== TRY IT ==
Each entry must be restated exactly as it appears.

== EXERCISE MATERIALS ==
+ + + + +

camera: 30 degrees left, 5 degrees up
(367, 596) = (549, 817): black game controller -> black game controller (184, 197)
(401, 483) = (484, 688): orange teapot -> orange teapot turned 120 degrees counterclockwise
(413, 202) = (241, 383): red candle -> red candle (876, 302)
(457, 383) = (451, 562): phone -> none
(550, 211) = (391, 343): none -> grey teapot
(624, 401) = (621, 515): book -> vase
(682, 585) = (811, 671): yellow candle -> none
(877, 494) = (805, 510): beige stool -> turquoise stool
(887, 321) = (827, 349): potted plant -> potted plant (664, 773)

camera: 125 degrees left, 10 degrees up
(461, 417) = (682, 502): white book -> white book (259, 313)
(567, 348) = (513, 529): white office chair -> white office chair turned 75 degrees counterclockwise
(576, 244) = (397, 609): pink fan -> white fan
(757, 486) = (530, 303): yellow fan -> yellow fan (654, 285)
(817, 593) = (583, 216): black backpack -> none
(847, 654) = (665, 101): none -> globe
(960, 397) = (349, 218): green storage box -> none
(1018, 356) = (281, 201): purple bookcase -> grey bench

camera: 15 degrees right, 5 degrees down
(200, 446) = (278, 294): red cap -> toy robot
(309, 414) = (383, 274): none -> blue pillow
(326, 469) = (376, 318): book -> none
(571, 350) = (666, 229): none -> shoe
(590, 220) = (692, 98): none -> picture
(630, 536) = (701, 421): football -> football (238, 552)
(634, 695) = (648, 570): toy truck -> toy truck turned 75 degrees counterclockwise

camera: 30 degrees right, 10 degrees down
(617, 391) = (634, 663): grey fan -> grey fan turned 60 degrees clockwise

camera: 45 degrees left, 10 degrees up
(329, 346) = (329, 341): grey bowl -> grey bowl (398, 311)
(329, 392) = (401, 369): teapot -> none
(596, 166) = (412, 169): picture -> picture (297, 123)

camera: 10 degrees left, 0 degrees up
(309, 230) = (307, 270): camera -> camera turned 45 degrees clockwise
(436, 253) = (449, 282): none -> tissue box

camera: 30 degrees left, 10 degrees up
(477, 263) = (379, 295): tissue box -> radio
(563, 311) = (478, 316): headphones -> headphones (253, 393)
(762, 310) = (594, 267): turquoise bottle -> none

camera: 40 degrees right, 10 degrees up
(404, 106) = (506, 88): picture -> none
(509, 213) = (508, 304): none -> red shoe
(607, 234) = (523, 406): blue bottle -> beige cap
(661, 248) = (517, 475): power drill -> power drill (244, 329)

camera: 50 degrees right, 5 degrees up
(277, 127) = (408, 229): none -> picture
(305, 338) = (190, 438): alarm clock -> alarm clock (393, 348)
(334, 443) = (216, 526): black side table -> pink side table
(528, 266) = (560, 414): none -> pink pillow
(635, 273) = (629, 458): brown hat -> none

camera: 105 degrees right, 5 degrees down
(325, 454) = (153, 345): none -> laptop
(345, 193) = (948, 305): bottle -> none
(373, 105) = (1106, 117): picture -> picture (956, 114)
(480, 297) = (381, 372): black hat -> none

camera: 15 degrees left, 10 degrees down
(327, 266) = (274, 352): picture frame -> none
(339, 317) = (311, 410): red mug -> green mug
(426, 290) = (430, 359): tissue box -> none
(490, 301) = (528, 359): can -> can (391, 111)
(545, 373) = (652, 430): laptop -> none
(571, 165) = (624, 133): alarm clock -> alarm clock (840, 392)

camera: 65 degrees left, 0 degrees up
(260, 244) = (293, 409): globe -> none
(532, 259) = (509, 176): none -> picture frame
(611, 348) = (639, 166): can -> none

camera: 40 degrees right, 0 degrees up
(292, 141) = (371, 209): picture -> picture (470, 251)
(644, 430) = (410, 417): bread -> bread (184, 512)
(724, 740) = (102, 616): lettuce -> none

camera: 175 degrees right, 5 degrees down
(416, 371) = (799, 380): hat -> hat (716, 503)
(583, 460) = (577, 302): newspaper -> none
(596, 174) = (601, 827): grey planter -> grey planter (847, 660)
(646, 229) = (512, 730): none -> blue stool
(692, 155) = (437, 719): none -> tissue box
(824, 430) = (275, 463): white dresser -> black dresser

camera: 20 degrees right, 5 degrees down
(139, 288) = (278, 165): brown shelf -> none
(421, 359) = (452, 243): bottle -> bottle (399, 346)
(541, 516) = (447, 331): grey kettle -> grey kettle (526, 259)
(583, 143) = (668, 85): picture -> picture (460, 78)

+ + + + +

== TASK OUTPUT ==
camera: 30 degrees left, 5 degrees up
(367, 596) = (549, 817): black game controller -> black game controller (184, 197)
(401, 483) = (484, 688): orange teapot -> orange teapot turned 120 degrees counterclockwise
(413, 202) = (241, 383): red candle -> red candle (876, 302)
(457, 383) = (451, 562): phone -> none
(550, 211) = (391, 343): none -> grey teapot
(624, 401) = (621, 515): book -> vase
(682, 585) = (811, 671): yellow candle -> none
(877, 494) = (805, 510): beige stool -> turquoise stool
(887, 321) = (827, 349): potted plant -> potted plant (664, 773)

camera: 125 degrees left, 10 degrees up
(461, 417) = (682, 502): white book -> white book (259, 313)
(567, 348) = (513, 529): white office chair -> white office chair turned 75 degrees counterclockwise
(576, 244) = (397, 609): pink fan -> white fan
(757, 486) = (530, 303): yellow fan -> yellow fan (654, 285)
(817, 593) = (583, 216): black backpack -> none
(847, 654) = (665, 101): none -> globe
(960, 397) = (349, 218): green storage box -> none
(1018, 356) = (281, 201): purple bookcase -> grey bench

camera: 15 degrees right, 5 degrees down
(200, 446) = (278, 294): red cap -> toy robot
(309, 414) = (383, 274): none -> blue pillow
(326, 469) = (376, 318): book -> none
(571, 350) = (666, 229): none -> shoe
(590, 220) = (692, 98): none -> picture
(630, 536) = (701, 421): football -> football (238, 552)
(634, 695) = (648, 570): toy truck -> toy truck turned 75 degrees counterclockwise

camera: 30 degrees right, 10 degrees down
(617, 391) = (634, 663): grey fan -> grey fan turned 60 degrees clockwise

camera: 45 degrees left, 10 degrees up
(329, 346) = (329, 341): grey bowl -> grey bowl (398, 311)
(329, 392) = (401, 369): teapot -> none
(596, 166) = (412, 169): picture -> picture (297, 123)

camera: 10 degrees left, 0 degrees up
(309, 230) = (307, 270): camera -> camera turned 45 degrees clockwise
(436, 253) = (449, 282): none -> tissue box

camera: 30 degrees left, 10 degrees up
(477, 263) = (379, 295): tissue box -> radio
(563, 311) = (478, 316): headphones -> headphones (253, 393)
(762, 310) = (594, 267): turquoise bottle -> none

camera: 40 degrees right, 10 degrees up
(404, 106) = (506, 88): picture -> none
(509, 213) = (508, 304): none -> red shoe
(607, 234) = (523, 406): blue bottle -> beige cap
(661, 248) = (517, 475): power drill -> power drill (244, 329)

camera: 50 degrees right, 5 degrees up
(277, 127) = (408, 229): none -> picture
(305, 338) = (190, 438): alarm clock -> alarm clock (393, 348)
(334, 443) = (216, 526): black side table -> pink side table
(528, 266) = (560, 414): none -> pink pillow
(635, 273) = (629, 458): brown hat -> none

camera: 105 degrees right, 5 degrees down
(325, 454) = (153, 345): none -> laptop
(345, 193) = (948, 305): bottle -> none
(373, 105) = (1106, 117): picture -> picture (956, 114)
(480, 297) = (381, 372): black hat -> none

camera: 15 degrees left, 10 degrees down
(327, 266) = (274, 352): picture frame -> none
(339, 317) = (311, 410): red mug -> green mug
(426, 290) = (430, 359): tissue box -> none
(490, 301) = (528, 359): can -> can (391, 111)
(545, 373) = (652, 430): laptop -> none
(571, 165) = (624, 133): alarm clock -> alarm clock (840, 392)

camera: 65 degrees left, 0 degrees up
(260, 244) = (293, 409): globe -> none
(532, 259) = (509, 176): none -> picture frame
(611, 348) = (639, 166): can -> none

camera: 40 degrees right, 0 degrees up
(292, 141) = (371, 209): picture -> picture (470, 251)
(644, 430) = (410, 417): bread -> bread (184, 512)
(724, 740) = (102, 616): lettuce -> none

camera: 175 degrees right, 5 degrees down
(416, 371) = (799, 380): hat -> hat (716, 503)
(583, 460) = (577, 302): newspaper -> none
(596, 174) = (601, 827): grey planter -> grey planter (847, 660)
(646, 229) = (512, 730): none -> blue stool
(692, 155) = (437, 719): none -> tissue box
(824, 430) = (275, 463): white dresser -> black dresser

camera: 20 degrees right, 5 degrees down
(139, 288) = (278, 165): brown shelf -> none
(421, 359) = (452, 243): bottle -> bottle (399, 346)
(541, 516) = (447, 331): grey kettle -> grey kettle (526, 259)
(583, 143) = (668, 85): picture -> picture (460, 78)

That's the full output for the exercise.